What the exercise asks:
Using the data that follows, state the number of lines holding the word "service", and give no other output.

Data listing:
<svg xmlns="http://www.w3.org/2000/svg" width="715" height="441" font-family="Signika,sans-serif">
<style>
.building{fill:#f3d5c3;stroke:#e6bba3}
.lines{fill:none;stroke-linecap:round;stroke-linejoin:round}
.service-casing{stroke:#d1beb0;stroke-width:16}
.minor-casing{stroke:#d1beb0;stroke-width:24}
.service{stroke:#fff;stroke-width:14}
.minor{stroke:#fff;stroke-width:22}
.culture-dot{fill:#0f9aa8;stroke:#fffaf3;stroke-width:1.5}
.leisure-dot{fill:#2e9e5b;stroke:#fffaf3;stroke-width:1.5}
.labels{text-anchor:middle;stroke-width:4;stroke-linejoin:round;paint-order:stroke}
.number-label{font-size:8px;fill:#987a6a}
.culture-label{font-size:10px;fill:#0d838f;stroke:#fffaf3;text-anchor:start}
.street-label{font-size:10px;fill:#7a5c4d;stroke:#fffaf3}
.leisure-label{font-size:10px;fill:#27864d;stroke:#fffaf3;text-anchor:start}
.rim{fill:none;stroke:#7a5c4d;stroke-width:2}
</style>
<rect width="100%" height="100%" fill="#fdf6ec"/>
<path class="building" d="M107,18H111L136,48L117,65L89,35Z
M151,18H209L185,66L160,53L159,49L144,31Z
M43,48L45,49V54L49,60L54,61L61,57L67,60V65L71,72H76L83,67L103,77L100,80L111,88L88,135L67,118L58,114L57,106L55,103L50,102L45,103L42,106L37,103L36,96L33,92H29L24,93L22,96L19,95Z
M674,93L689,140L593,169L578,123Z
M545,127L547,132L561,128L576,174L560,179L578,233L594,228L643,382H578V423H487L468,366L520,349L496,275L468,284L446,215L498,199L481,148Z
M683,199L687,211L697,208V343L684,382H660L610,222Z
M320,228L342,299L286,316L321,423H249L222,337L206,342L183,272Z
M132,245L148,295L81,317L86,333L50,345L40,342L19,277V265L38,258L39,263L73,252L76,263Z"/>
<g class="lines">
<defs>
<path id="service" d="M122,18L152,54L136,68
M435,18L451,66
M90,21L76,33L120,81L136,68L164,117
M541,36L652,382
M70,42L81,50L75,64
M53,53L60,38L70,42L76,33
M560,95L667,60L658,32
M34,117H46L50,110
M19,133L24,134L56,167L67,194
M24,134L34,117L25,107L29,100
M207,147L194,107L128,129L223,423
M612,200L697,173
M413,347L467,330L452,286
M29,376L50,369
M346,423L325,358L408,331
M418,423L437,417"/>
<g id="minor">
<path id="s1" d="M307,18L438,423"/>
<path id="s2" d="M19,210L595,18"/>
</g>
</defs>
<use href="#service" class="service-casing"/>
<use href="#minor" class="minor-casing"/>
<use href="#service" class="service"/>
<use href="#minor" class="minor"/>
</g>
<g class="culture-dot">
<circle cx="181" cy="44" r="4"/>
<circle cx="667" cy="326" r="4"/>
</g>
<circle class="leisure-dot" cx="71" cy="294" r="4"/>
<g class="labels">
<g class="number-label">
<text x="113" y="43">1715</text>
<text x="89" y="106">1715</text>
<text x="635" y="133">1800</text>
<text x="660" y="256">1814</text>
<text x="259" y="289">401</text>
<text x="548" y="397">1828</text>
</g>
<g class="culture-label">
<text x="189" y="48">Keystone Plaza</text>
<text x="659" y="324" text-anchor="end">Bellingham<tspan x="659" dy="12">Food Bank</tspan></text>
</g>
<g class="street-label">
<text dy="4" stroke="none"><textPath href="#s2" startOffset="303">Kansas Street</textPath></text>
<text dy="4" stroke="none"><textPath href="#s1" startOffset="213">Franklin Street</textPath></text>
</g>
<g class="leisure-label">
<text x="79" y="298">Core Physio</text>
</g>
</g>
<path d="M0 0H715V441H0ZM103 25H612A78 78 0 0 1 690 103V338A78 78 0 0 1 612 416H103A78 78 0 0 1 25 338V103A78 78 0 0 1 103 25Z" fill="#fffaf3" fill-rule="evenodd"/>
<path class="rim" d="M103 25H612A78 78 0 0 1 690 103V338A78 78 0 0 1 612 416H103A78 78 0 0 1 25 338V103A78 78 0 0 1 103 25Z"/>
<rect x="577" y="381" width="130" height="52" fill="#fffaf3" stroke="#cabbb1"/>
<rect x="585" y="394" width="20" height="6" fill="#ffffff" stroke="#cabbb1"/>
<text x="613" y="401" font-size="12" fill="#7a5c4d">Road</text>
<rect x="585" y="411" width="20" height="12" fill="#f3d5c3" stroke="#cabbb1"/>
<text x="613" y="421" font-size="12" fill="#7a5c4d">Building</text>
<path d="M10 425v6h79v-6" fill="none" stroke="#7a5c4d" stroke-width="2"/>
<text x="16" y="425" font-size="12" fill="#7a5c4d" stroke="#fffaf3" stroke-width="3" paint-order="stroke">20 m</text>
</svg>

Response area:
5